With a Congressional recess looming, Long and Boggs got the antitrust bill attached to a larger piece of legislation that circumvented any attempts by Congressman Emanuel Celler of Brooklyn, a strong proponent of antitrust legislation, to block it.
That maneuvering did not come without some 11th-hour histrionics.
"What the NFL needed was an antitrust exemption," said author Cokie Roberts, the daughter of Hale and Lindy Boggs. "Daddy was on the Ways and Means Committee for the House, and Long was on the Senate Finance Committee, which are the two committees that deal with antitrust. They worked out a deal to push through the (NFL's) antitrust request if the new expansion team would come to New Orleans."
Before the final vote, Rozelle was at the Capitol and ran into Boggs. "Rozelle said something along the lines of, 'We hope … it might be … in New Orleans,'" Roberts said. "My memory is they were already halfway across the Capitol rotunda on their way to the vote, and they just stopped cold.

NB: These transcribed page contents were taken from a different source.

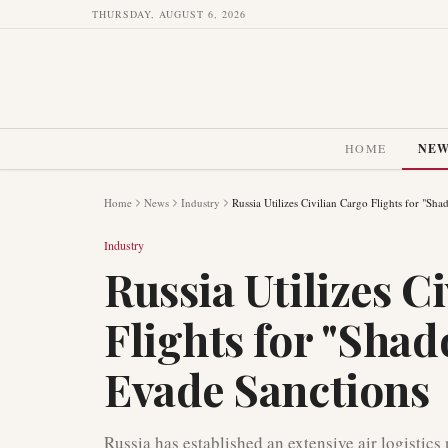
THURSDAY, AUGUST 6, 2026
HOME
NE
Home
News
Industry
Russia Utilizes Civilian Cargo Flights for "Sh
Industry
Russia Utilizes C
Flights for "Shad
Evade Sanctions
Russia has established an extensive air logistics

My dad said, 'Wait a minute. No team in New Orleans, no deal.'"
The deal got done.
Roberts remembers her father having a passionate interest in making sure New Orleans got a team. At the Thanksgiving Day family meal in 1965, he was ready to offer grace and reached into his pocket for the Irish blessing he had written out.
"It was Pete Rozelle's phone number," Roberts said.
When New Orleans was welcomed into the NFL on Nov. 1, 1966, there was no disagreement on what the franchise would be called – it had to be the Saints.
Dixon approached New Orleans Archbishop Philip M. Hannan to ask what he thought of the idea – and whether the name Saints might be considered sacrilegious. Hannan immediately calmed Dixon's fears.
"Not at all," the archbishop said. "But I have to remind you, from the viewpoint of the church, most of the saints were martyrs."